A alternativa pra não enfrentar a conversa é ter a sorte de contratar uma empregada enrustida, como a Dulce. Ela trabalha para duas bibas empresários faz 17 anos. Eles são muito gays e completamente assumidos. Mas não há santo que faça Dulce reconhecer isso. Quando tem festa no apartamento da dupla, a empregada enrustida vira atração, pobrezinha:

- Dulce, preciso lhe contar. Marcelo e Sérgio estão juntos todos esses anos. Casados, feito homem e mulher, fazem sexo e tudo. Só você ainda não sabe.

- Não levanta esse falso, seu Henrique.

- Verdade, você não vê? Eles dormem até na mesma cama.

- Imagina, seu Marcelo e seu Sérgio, que não podem ver mulher de saia.

Inexplicavelmente, ela duvida. E ainda testemunha contra a calúnia, mesmo sendo a única mulher a dormir naquela casa.

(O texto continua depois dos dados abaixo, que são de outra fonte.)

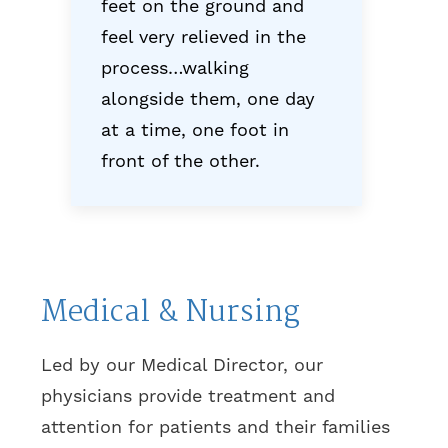
feet on the ground and
feel very relieved in the
process…walking
alongside them, one day
at a time, one foot in
front of the other.
Medical & Nursing
Led by our Medical Director, our
physicians provide treatment and
attention for patients and their families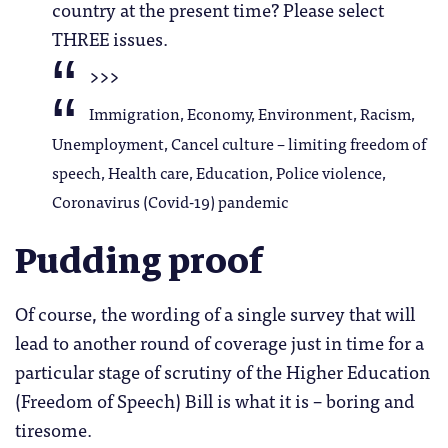
country at the present time? Please select
THREE issues.
>>>
Immigration, Economy, Environment, Racism,
Unemployment, Cancel culture – limiting freedom of
speech, Health care, Education, Police violence,
Coronavirus (Covid-19) pandemic
Pudding proof
Of course, the wording of a single survey that will
lead to another round of coverage just in time for a
particular stage of scrutiny of the Higher Education
(Freedom of Speech) Bill is what it is – boring and
tiresome.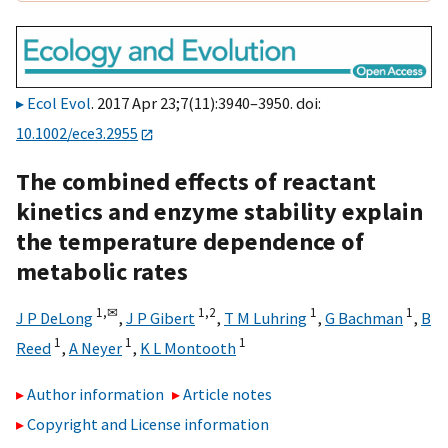
Ecol Evol
. 2017 Apr 23;7(11):3940–3950. doi:
10.1002/ece3.2955
The combined effects of reactant
kinetics and enzyme stability explain
the temperature dependence of
metabolic rates
1,
✉
1,
2
1
1
J P DeLong
,
J P Gibert
,
T M Luhring
,
G Bachman
,
B
1
1
1
Reed
,
A Neyer
,
K L Montooth
Author information
Article notes
Copyright and License information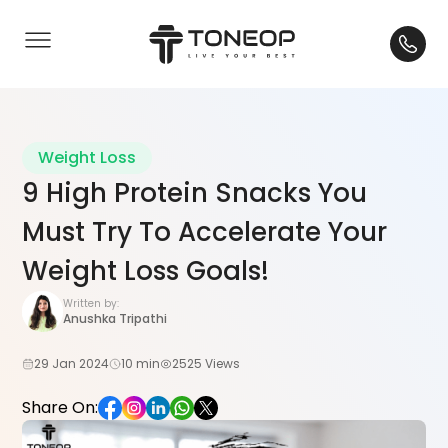
Weight Loss
9 High Protein Snacks You
Must Try To Accelerate Your
Weight Loss Goals!
Written by:
Anushka Tripathi
29 Jan 2024
10 min
2525 Views
Share On: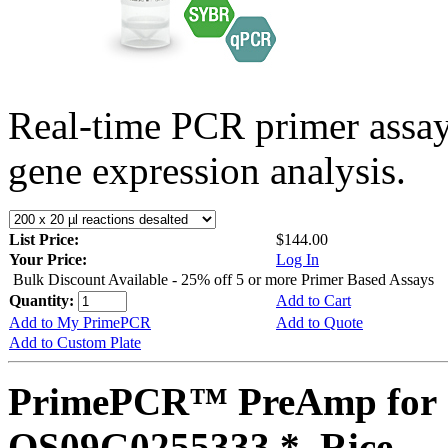
Real-time PCR primer assa
gene expression analysis.
List Price:
$144.00
Your Price:
Log In
Bulk Discount Available - 25% off 5 or more Primer Based Assays
Quantity:
Add to Cart
Add to My PrimePCR
Add to Quote
Add to Custom Plate
PrimePCR™ PreAmp for 
OS09G0255333 *, Rice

Outro estilo clássico de empregada de gays é a de fachada. Ela dá a maior força, mas não aprova que os patrões deem muita pinta. Acha necessário disfarçar e sempre dá um jeito de falar de noitadas com mulheres com as visitas, que naturalmente pensam que ela é louca. A Francisca, por exemplo, chega ao requinte de mentir ao telefone, sempre que pega uma ligação dos pais do seu patrão biba. "Deixa eu vê se ele já saiu do quarto. Você conhece o danado do seu filho. Chegou com uma mulher e tá trancado na maior safadeza."

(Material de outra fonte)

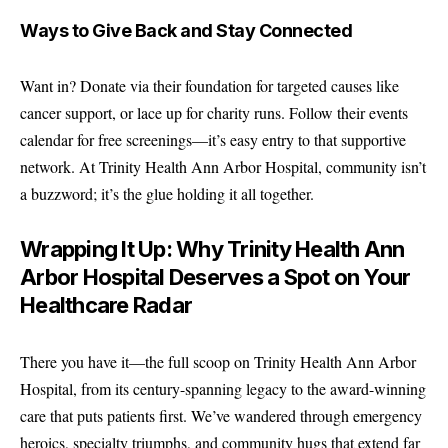
Ways to Give Back and Stay Connected
Want in? Donate via their foundation for targeted causes like
cancer support, or lace up for charity runs. Follow their events
calendar for free screenings—it’s easy entry to that supportive
network. At Trinity Health Ann Arbor Hospital, community isn’t
a buzzword; it’s the glue holding it all together.
Wrapping It Up: Why Trinity Health Ann
Arbor Hospital Deserves a Spot on Your
Healthcare Radar
There you have it—the full scoop on Trinity Health Ann Arbor
Hospital, from its century-spanning legacy to the award-winning
care that puts patients first. We’ve wandered through emergency
heroics, specialty triumphs, and community hugs that extend far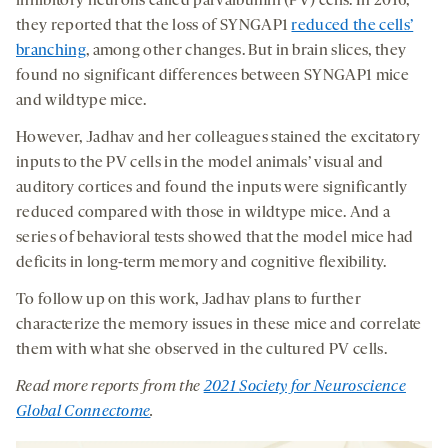
inhibitory neurons called parvalbumin (PV) cells. In 2016,
they reported that the loss of SYNGAP1
reduced the cells’
branching
, among other changes. But in brain slices, they
found no significant differences between SYNGAP1 mice
and wildtype mice.
However, Jadhav and her colleagues stained the excitatory
inputs to the PV cells in the model animals’ visual and
auditory cortices and found the inputs were significantly
reduced compared with those in wildtype mice. And a
series of behavioral tests showed that the model mice had
deficits in long-term memory and cognitive flexibility.
To follow up on this work, Jadhav plans to further
characterize the memory issues in these mice and correlate
them with what she observed in the cultured PV cells.
Read
more reports from the
2021
Society for Neuroscience
Global Connectome
.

Pouco importa pra elas que você não esconda sua homossexualidade. Generosas como mães zelosas, querem nos proteger a todo custo. Mas, às vezes, atrapalham. Vera Lúcia, por exemplo, sempre deixa de saia justa os paqueras de uma biba dom Juan. Bem-sucedido com homens, na cama dele não faltam belos jovens. Mas Vera Lúcia, muito simpática, num esforço de memória, sempre chama o rapaz pelo nome do visitante de outra noite qualquer. "Olha, seu Eduardo, fiz vitamina de abacate como o senhor gosta." A biba que já alertou mil vezes - "Vera Lúcia quando você vir homem aqui não abra a boca, sua anta!" - quase morre de vergonha, ou de medo de ser tomado por promíscuo, e fala desolado para a lesada: "Fofa, esse é o Marcos." Quem, no entanto, consegue manter empregada despachada de boca calada? "Gente, nem reconheci. E o seu Marcos gosta de quê mesmo no café?"

Para os enrustidos, ter empregada aliada é gênero de primeira necessidade. Um conhecido, filho de família rica e tradicional do Rio Grande do Sul, tem uma ótima para os seus propósitos. Esperta passista do Salgueiro, Cleonice é treinada para sumir com tudo gay do apartamento em 23 minutos. Basta um parente qualquer ligar, mesmo do aeroporto, já no Rio de Janeiro, dizendo que vai pra lá e ela dispara feito um raio. Em tempo cronometrado, escamoteia porta-retratos, livros, revistas, bilhetes, deixa calcinha lavada esquecida no box, até o quadro do Vitor Arruda desaparece da parede. Cleonice é tão pós-graduada nas paranoias do patrão que, em época de visita, troca invariavelmente os nomes das bibas que ligam pra ele. Nem a gente escapou dessa.

- Seu Patrick, dona Nelsa da Revista Playboy lá no telefone.

Foi indisfarçável o espanto dos parentes diante de nome tão improvável. Restou à biba esforçada um sorriso amarelo e a saída de emergência.

- Família excêntrica, a da gatinha.


Editorial de Nelson Feitosa para a hoje extinta revista Sui Generis, ano 3, número 24, SG Press Editora, Rio de Janeiro, 1997.